Trecho do texto:
------------------------

Prof. Dr. Ricardo Pereira Cabral
A criação da Esquadra Imperial está diretamente ligada a proclamação da Independência do Brasil em 7 de setembro de 1822.
Mas por que a criação de uma esquadra era muito importante? A questão pode ser abordada da seguinte maneira. Não haviam estradas ligando país de norte-sul, a maior parte da população residia nas cidades litorâneas. Exceto algumas cidades em São Paulo e Minas Gerais os núcleos urbanos no interior do país eram pequenos. Províncias no Norte e no Nordeste estavam mais próximas e ligadas a Lisboa do que ao Rio de Janeiro cuja esfera de influência se estendia ao centro e ao sul do país. As linhas de comunicação marítimas eram fundamentais para a administração e a economia brasileira do período. No entanto, existem outros motivos.
Brian Valle coloca a questão nesses termos “Para o Governo de José Bonifácio, que procurava estender sua autoridade sobre um país que possui 7.600 km, o fator mais relevante nessa conjuntura seria o poder marítimo. Somente depois de obtido o domínio do mar poderiam ser bloqueadas e expulsas as guarnições portuguesas, compelindo o Norte a submeter-se, e serem subordinadas as diversas províncias à autoridade imperial”.
Esta tarefa só seria possível por meio de uma Esquadra que deveria obter o domínio mar, pois era por esse meio que as províncias litorâneas, onde estava concentrada a maior parte da população e da força produtiva brasileira, se interligavam e comercializavam seus produtos. A rápida formação da Marinha Imperial constituía-se no melhor meio de transportar e concentrar tropas leais e suprimentos para as áreas de embate contra os portugueses.

------------------------

Material apresentado:

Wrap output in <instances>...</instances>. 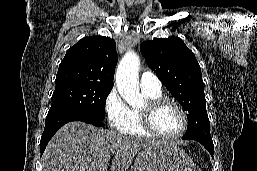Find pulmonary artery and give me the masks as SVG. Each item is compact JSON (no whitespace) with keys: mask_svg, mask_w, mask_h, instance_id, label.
<instances>
[{"mask_svg":"<svg viewBox=\"0 0 257 171\" xmlns=\"http://www.w3.org/2000/svg\"><path fill=\"white\" fill-rule=\"evenodd\" d=\"M140 86L144 90L160 91L161 82L158 77L150 71L142 73L140 77Z\"/></svg>","mask_w":257,"mask_h":171,"instance_id":"1","label":"pulmonary artery"}]
</instances>
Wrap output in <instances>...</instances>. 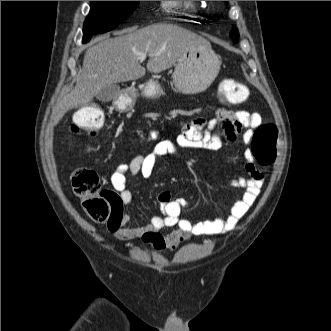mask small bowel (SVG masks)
<instances>
[{"label": "small bowel", "instance_id": "obj_1", "mask_svg": "<svg viewBox=\"0 0 331 331\" xmlns=\"http://www.w3.org/2000/svg\"><path fill=\"white\" fill-rule=\"evenodd\" d=\"M261 122L262 118L258 113L243 110L230 111L224 108L217 109L215 116L209 120L197 117L184 122L181 124V134L176 142L159 141L147 155H138L128 163L118 164L111 175V185L118 193L122 204H129L132 201V193L127 186L128 176L140 173L143 177L149 178L159 158L167 155L181 158L182 149L218 150L222 146L223 138L232 142L243 128L245 129L243 140L249 143L254 129ZM244 157L248 177H237L231 180L232 187L242 189L244 192L226 217L199 222L182 219L180 215L182 210L187 208V201L185 199L172 200L170 193L163 191L158 194L163 217L154 216L145 225L130 227L128 226L130 217L125 214L121 217L118 226L112 229L114 236L122 241L139 239L152 246L157 252H161L175 250L192 236H213L232 230L254 204L264 181V175L255 166L254 156L250 149L245 151ZM165 227H175V229L165 235L160 234L159 231Z\"/></svg>", "mask_w": 331, "mask_h": 331}]
</instances>
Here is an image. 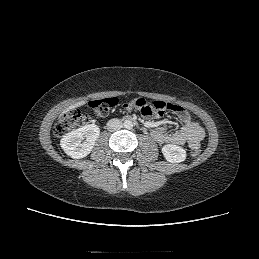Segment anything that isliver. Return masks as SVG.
I'll list each match as a JSON object with an SVG mask.
<instances>
[{"label": "liver", "instance_id": "6515ba94", "mask_svg": "<svg viewBox=\"0 0 259 259\" xmlns=\"http://www.w3.org/2000/svg\"><path fill=\"white\" fill-rule=\"evenodd\" d=\"M85 103H86L85 101H80V102H77V103H75V104L69 106L68 108H66V109L62 112V114L60 115V117H61L63 114H65L67 111H70V110H72V109H74V108L80 107V106L84 105Z\"/></svg>", "mask_w": 259, "mask_h": 259}]
</instances>
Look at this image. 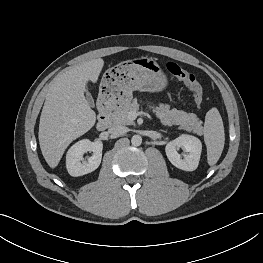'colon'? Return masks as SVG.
Masks as SVG:
<instances>
[{
  "instance_id": "obj_1",
  "label": "colon",
  "mask_w": 263,
  "mask_h": 263,
  "mask_svg": "<svg viewBox=\"0 0 263 263\" xmlns=\"http://www.w3.org/2000/svg\"><path fill=\"white\" fill-rule=\"evenodd\" d=\"M166 68L174 78L183 82L191 90L197 104L201 105L204 100V93L195 76L176 62H168Z\"/></svg>"
}]
</instances>
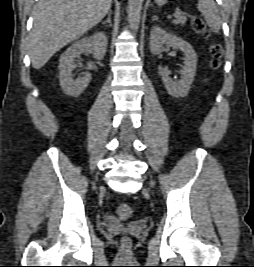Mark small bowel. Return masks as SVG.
Wrapping results in <instances>:
<instances>
[{"mask_svg": "<svg viewBox=\"0 0 254 267\" xmlns=\"http://www.w3.org/2000/svg\"><path fill=\"white\" fill-rule=\"evenodd\" d=\"M108 220H109V221H113L114 219H113V217L109 216V217H108Z\"/></svg>", "mask_w": 254, "mask_h": 267, "instance_id": "obj_1", "label": "small bowel"}]
</instances>
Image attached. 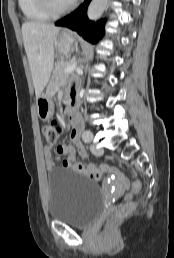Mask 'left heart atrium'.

------------------------

Instrução 1: De acordo com o texto sobre a criação da Esquadra Imperial, a que acontecimento essa criação está diretamente ligada?
Instrução 2: Transcreva do texto sobre a criação da Esquadra Imperial o trecho que se inicia com as palavras "Prof. Dr. Ricardo" e se encerra com "existem outros motivos.".
Instrução 3: Escreva a parte seguinte do texto sobre a criação da Esquadra Imperial, retomando logo após a última frase apresentada.

Resposta escrita 1: À proclamação da Independência do Brasil, em 7 de setembro de 1822.

Resposta escrita 2:
Prof. Dr. Ricardo Pereira Cabral
A criação da Esquadra Imperial está diretamente ligada a proclamação da Independência do Brasil em 7 de setembro de 1822.
Mas por que a criação de uma esquadra era muito importante? A questão pode ser abordada da seguinte maneira. Não haviam estradas ligando país de norte-sul, a maior parte da população residia nas cidades litorâneas. Exceto algumas cidades em São Paulo e Minas Gerais os núcleos urbanos no interior do país eram pequenos. Províncias no Norte e no Nordeste estavam mais próximas e ligadas a Lisboa do que ao Rio de Janeiro cuja esfera de influência se estendia ao centro e ao sul do país. As linhas de comunicação marítimas eram fundamentais para a administração e a economia brasileira do período. No entanto, existem outros motivos.

Resposta escrita 3:
Paulo Castro argumenta que “Este conjunto de navios de guerra formaria uma Esquadra que impediria que os reforços enviados por Portugal chegassem aos portos das cidades brasileiras, ainda ocupadas pelos portugueses, interceptando e combatendo os navios que os trouxessem. Além disso, privaria as guarnições portuguesas de mais soldados e armas vindos por mar, bombardeando-as com canhões embarcados e transportando soldados brasileiros para reforçar as forças leais ao Imperador que lutavam contra as forças portuguesas no interior”
A esquadra portuguesa, fundeada em Salvador, constituída de uma nau com 74 canhões, quatro corvetas, dois brigues, seis canhoneiras e várias escunas era a força a ser vencida.
Em 22 de setembro de 1822, Gonçalves Ledo e Luís Pereira da Nóbrega enviaram uma representação sugerindo a D. Pedro a abertura de uma subscrição popular, mensal, a fim de se adquirirem navios de guerra. Esta sugestão só seria colocada em prática, por José Bonifácio em 24 de janeiro de 1823.
No dia 12 de outubro D. Pedro foi aclamado Imperador do Brasil.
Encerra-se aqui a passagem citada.